**What you are asked to do**
Would you set down every entry shown below, precisely as written?

── Provided records ──

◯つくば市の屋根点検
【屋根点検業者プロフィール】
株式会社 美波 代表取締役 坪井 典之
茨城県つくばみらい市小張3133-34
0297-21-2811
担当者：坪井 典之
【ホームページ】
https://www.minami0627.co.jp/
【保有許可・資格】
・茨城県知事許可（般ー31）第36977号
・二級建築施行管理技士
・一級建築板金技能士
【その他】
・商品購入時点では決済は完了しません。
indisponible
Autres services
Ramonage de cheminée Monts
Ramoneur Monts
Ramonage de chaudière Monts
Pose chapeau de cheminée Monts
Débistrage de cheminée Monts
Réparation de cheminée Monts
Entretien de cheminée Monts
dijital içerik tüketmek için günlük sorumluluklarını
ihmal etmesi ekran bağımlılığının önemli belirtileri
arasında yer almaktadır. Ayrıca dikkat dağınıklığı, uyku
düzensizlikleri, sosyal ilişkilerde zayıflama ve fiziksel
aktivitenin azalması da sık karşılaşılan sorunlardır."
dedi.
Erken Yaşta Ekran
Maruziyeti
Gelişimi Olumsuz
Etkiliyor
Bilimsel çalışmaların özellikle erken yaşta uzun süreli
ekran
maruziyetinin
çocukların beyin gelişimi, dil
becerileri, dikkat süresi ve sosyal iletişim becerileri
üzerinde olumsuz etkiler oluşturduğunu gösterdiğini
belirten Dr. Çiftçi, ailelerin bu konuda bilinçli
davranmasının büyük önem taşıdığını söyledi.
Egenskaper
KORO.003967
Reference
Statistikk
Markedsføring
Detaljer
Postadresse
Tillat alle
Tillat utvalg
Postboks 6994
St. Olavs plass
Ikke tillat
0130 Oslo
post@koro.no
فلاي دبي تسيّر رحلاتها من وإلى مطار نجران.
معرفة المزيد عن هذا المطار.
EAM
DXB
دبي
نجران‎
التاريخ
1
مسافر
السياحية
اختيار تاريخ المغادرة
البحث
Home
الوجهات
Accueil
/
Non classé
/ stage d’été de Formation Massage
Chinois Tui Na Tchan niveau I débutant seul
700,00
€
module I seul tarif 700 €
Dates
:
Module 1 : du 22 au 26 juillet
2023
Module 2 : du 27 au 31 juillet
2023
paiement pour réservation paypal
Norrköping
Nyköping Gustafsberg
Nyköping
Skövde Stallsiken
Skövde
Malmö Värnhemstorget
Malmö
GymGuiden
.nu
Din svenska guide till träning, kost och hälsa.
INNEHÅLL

───

**Result of this exercise**
◯つくば市の屋根点検
【屋根点検業者プロフィール】
株式会社 美波 代表取締役 坪井 典之
茨城県つくばみらい市小張3133-34
0297-21-2811
担当者：坪井 典之
【ホームページ】
https://www.minami0627.co.jp/
【保有許可・資格】
・茨城県知事許可（般ー31）第36977号
・二級建築施行管理技士
・一級建築板金技能士
【その他】
・商品購入時点では決済は完了しません。
indisponible
Autres services
Ramonage de cheminée Monts
Ramoneur Monts
Ramonage de chaudière Monts
Pose chapeau de cheminée Monts
Débistrage de cheminée Monts
Réparation de cheminée Monts
Entretien de cheminée Monts
dijital içerik tüketmek için günlük sorumluluklarını
ihmal etmesi ekran bağımlılığının önemli belirtileri
arasında yer almaktadır. Ayrıca dikkat dağınıklığı, uyku
düzensizlikleri, sosyal ilişkilerde zayıflama ve fiziksel
aktivitenin azalması da sık karşılaşılan sorunlardır."
dedi.
Erken Yaşta Ekran
Maruziyeti
Gelişimi Olumsuz
Etkiliyor
Bilimsel çalışmaların özellikle erken yaşta uzun süreli
ekran
maruziyetinin
çocukların beyin gelişimi, dil
becerileri, dikkat süresi ve sosyal iletişim becerileri
üzerinde olumsuz etkiler oluşturduğunu gösterdiğini
belirten Dr. Çiftçi, ailelerin bu konuda bilinçli
davranmasının büyük önem taşıdığını söyledi.
Egenskaper
KORO.003967
Reference
Statistikk
Markedsføring
Detaljer
Postadresse
Tillat alle
Tillat utvalg
Postboks 6994
St. Olavs plass
Ikke tillat
0130 Oslo
post@koro.no
فلاي دبي تسيّر رحلاتها من وإلى مطار نجران.
معرفة المزيد عن هذا المطار.
EAM
DXB
دبي
نجران‎
التاريخ
1
مسافر
السياحية
اختيار تاريخ المغادرة
البحث
Home
الوجهات
Accueil
/
Non classé
/ stage d’été de Formation Massage
Chinois Tui Na Tchan niveau I débutant seul
700,00
€
module I seul tarif 700 €
Dates
:
Module 1 : du 22 au 26 juillet
2023
Module 2 : du 27 au 31 juillet
2023
paiement pour réservation paypal
Norrköping
Nyköping Gustafsberg
Nyköping
Skövde Stallsiken
Skövde
Malmö Värnhemstorget
Malmö
GymGuiden
.nu
Din svenska guide till träning, kost och hälsa.
INNEHÅLL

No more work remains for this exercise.